At the conclusion of the third and final preliminary hearing in the Bell corruption scandal, Los Angeles Superior Court Judge Henry J. Hall said Rizzo hid his business relationship with Bell's privately contracted planning director, Dennis Tarango, on economic interest disclosure documents filed with the city each year.

"The fact that Mr. Rizzo did not disclose (the partnership) shows there is ample evidence he knew this cozy relationship with Mr. Tarango did create a conflict," Hall said.

Rizzo now stands charged with a total of 55 counts stemming from the alleged misappropriation of millions of dollars from the city's coffers.

In the most recent case, Deputy District Attorney Max Huntsman said that in 2004, Rizzo and Tarango formed Golden Aggie Ranch Inc., a racehorse venture created as a tax write-off.

Prosecutors contend that during the period of their outside business partnership, Rizzo improperly steered at least $2.4 million in city business to Tarango's contracted companies.

In dismissing the misappropriation charge, Hall found that a Bell check made out to Tarango's TD Urban Planners firm and endorsed over in part to the Golden Aggie joint venture was handled by Tarango alone with no input from Rizzo.

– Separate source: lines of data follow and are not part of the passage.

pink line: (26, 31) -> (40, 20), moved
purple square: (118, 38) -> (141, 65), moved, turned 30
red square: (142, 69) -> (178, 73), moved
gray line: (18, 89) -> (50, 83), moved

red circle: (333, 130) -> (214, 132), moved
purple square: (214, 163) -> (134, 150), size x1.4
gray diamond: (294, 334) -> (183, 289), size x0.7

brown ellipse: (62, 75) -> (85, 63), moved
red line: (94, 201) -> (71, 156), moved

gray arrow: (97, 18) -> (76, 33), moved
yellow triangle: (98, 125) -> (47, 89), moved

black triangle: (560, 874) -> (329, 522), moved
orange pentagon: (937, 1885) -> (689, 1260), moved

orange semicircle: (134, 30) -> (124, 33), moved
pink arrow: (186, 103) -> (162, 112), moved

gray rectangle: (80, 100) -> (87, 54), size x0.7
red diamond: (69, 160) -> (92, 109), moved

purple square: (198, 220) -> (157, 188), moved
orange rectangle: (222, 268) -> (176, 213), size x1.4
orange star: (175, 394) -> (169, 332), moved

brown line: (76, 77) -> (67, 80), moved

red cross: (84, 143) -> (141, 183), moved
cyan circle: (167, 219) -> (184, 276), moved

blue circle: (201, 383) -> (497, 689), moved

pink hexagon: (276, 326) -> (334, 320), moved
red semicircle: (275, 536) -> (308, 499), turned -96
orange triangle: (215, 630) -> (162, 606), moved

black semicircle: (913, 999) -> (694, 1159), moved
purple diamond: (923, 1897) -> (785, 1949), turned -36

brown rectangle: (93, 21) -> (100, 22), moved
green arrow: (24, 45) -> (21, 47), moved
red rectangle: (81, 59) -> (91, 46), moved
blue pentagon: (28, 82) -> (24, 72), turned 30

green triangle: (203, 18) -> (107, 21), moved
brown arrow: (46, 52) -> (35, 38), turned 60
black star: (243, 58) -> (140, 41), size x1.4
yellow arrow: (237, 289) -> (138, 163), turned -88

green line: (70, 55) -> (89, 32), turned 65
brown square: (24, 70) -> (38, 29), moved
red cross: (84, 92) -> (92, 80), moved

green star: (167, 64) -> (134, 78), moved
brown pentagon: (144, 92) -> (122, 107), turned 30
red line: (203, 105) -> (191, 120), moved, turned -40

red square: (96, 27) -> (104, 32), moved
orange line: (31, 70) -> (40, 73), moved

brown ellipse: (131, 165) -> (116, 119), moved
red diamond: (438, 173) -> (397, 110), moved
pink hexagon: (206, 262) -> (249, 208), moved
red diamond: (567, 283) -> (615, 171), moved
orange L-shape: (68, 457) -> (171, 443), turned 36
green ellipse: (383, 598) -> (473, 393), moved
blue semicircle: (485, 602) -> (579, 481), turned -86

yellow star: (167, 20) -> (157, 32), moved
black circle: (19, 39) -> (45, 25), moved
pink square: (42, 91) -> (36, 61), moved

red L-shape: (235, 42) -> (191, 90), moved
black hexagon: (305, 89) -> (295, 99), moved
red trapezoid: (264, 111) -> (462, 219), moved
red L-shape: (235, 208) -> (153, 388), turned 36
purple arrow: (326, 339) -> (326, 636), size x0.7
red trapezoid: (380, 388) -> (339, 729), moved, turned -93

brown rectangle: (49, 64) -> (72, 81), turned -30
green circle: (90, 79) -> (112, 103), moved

Tarango, Hall said, "chose to split the deposit from that one check," and Rizzo "had nothing to do with it."

In announcing his decision to hold the 57-year-old Rizzo over for trial, Hall suggested that the defendant had committed six additional felony counts of perjury as a result of the financial disclosure documents.

Huntsman said outside court that his office would likely file those charges prior to Rizzo's March 30 arraignment.

Rizzo's attorney, James Spertus, had argued that the conflict-of- interest charge should be dismissed because even though his client and Tarango shared an investment concern, Rizzo never benefited financially from Tarango's job as Bell's planning director.

"There's nothing wrong with two friends having joint ownership of a couple of horses -- and that's what we have here," Spertus told Hall.

Rizzo and seven other former Bell leaders are charged with corruption.